While “Still Life’’ focused on the displacements stirred during the ongoing construction of the Three Gorges dam, “24 City’’ settles on an aeronautics factory in Chengdu, a city whose expansion seems to epitomize the rest of the country’s. The company that has run the factory since the 1940s is moving to a new location. The old building is to be demolished and the site turned, somewhat inevitably, into a building of condos called 24 City.
Other industrial towns all over the world could tell the same story, and many filmmakers have: a flourishing, then a demise. Jia has done so with poetry. He tells factory 420’s story through the memories of the men and women who hold some connection to it (either because they worked there or their parents did).

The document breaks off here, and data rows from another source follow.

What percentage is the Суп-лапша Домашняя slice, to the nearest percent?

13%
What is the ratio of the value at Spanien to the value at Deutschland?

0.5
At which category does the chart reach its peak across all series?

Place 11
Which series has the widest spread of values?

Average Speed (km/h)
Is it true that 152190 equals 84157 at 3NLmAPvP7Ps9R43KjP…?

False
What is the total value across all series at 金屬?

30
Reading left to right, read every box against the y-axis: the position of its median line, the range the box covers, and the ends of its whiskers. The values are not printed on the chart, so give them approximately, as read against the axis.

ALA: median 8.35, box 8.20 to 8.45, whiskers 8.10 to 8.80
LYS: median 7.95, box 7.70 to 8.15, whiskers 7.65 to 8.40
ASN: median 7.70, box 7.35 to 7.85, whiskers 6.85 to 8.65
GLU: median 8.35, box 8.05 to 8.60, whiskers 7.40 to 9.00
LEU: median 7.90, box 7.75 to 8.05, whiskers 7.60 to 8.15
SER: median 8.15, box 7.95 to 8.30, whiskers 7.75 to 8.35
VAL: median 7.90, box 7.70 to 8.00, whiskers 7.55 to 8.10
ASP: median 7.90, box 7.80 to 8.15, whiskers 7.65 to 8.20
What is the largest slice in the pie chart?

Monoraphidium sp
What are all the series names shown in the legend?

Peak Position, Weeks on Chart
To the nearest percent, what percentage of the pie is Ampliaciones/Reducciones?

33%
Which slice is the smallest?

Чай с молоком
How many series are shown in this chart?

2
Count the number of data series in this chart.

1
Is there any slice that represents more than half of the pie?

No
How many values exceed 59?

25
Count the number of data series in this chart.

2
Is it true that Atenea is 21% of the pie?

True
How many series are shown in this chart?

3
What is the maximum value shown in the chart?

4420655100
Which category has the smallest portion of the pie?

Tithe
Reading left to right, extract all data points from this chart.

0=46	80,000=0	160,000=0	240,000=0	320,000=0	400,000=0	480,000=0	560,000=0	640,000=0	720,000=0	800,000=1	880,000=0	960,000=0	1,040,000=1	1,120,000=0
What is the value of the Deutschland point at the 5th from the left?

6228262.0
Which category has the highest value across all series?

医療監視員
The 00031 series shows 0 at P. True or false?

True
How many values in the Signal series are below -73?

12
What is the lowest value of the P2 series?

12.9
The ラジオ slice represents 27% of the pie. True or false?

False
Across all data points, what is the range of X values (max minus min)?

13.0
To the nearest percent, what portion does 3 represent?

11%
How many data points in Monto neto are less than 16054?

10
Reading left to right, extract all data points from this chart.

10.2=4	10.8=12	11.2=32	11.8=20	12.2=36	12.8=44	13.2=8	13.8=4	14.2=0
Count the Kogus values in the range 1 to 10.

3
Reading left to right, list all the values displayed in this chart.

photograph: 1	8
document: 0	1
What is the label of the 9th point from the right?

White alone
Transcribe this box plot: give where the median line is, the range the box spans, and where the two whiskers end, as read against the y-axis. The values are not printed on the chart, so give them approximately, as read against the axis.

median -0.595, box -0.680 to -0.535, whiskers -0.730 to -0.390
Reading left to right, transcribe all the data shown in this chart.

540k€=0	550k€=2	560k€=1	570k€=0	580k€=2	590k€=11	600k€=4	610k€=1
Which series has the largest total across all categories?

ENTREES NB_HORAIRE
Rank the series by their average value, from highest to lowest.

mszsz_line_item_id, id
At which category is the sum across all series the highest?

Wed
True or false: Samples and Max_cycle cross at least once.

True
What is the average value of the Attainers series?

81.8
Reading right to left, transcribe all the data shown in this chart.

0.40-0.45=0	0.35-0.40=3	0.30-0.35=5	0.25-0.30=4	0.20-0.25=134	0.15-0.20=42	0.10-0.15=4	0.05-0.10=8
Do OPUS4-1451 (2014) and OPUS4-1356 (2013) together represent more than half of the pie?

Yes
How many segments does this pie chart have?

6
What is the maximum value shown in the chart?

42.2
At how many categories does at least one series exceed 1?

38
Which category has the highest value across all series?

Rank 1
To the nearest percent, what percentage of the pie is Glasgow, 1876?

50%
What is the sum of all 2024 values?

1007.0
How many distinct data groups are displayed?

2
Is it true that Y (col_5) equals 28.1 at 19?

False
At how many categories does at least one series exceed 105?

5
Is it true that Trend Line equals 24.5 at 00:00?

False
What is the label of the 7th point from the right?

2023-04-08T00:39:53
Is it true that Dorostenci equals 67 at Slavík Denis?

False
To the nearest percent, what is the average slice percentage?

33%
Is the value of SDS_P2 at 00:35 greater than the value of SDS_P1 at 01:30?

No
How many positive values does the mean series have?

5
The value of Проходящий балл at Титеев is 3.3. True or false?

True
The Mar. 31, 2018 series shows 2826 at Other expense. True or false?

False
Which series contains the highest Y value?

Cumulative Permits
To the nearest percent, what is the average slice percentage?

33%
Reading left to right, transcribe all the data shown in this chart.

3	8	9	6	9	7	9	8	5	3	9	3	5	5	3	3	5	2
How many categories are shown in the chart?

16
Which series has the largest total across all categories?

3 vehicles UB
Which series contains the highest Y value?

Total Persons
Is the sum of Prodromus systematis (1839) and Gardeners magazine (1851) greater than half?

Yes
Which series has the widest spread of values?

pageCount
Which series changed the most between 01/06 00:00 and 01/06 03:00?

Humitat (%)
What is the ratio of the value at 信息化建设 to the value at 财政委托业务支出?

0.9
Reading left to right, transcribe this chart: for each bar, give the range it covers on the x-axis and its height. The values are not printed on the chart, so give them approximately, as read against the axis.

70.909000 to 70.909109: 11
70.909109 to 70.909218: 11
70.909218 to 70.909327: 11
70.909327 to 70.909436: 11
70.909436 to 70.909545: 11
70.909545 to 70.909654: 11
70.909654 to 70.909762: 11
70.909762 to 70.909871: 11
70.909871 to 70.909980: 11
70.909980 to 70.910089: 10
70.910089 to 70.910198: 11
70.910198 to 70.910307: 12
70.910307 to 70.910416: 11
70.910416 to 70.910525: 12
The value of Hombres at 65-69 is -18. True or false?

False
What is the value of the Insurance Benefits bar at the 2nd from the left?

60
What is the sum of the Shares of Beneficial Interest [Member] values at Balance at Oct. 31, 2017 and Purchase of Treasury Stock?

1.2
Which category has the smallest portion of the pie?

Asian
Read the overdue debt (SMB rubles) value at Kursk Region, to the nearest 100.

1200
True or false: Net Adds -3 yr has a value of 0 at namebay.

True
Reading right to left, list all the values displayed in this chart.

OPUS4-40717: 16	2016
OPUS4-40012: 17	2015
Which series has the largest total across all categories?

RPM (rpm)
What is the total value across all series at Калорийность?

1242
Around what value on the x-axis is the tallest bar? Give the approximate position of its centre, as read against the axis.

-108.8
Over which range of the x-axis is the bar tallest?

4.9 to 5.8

“24 City’’ is as vivid as his other movies; as ambiguous, too. Built largely out of interviews, the movie leaves vague who is and isn’t acting. Or, it leaves that issue as vague as it can. The real people have a sadness and charisma that feels more organic than the professionals. The first former worker Jia introduces, He Xikun, reminisces about a former boss, Wang Zhiren, whom he hasn’t seen in a long time. Jia films the reunion: two old men catching up, the older one explaining that he toiled at 420 every day (including holidays) for decades. Presumably, that explains why He has to shout for Wang to hear him. Their visit is touching. As the younger man strokes the head of the wizened, wheezing older one, you sense that the factory had taken its toll years ago.
It’s tough for the actors who follow to approximate this emotional matter-of-factness. They’re a mix of polish and preciousness. We meet a performer who worked as a quality inspector at 420. Having gotten her name, Little Flower, from a soapy old Joan Chen movie, she conducts her interview sitting in the chair of a beauty salon.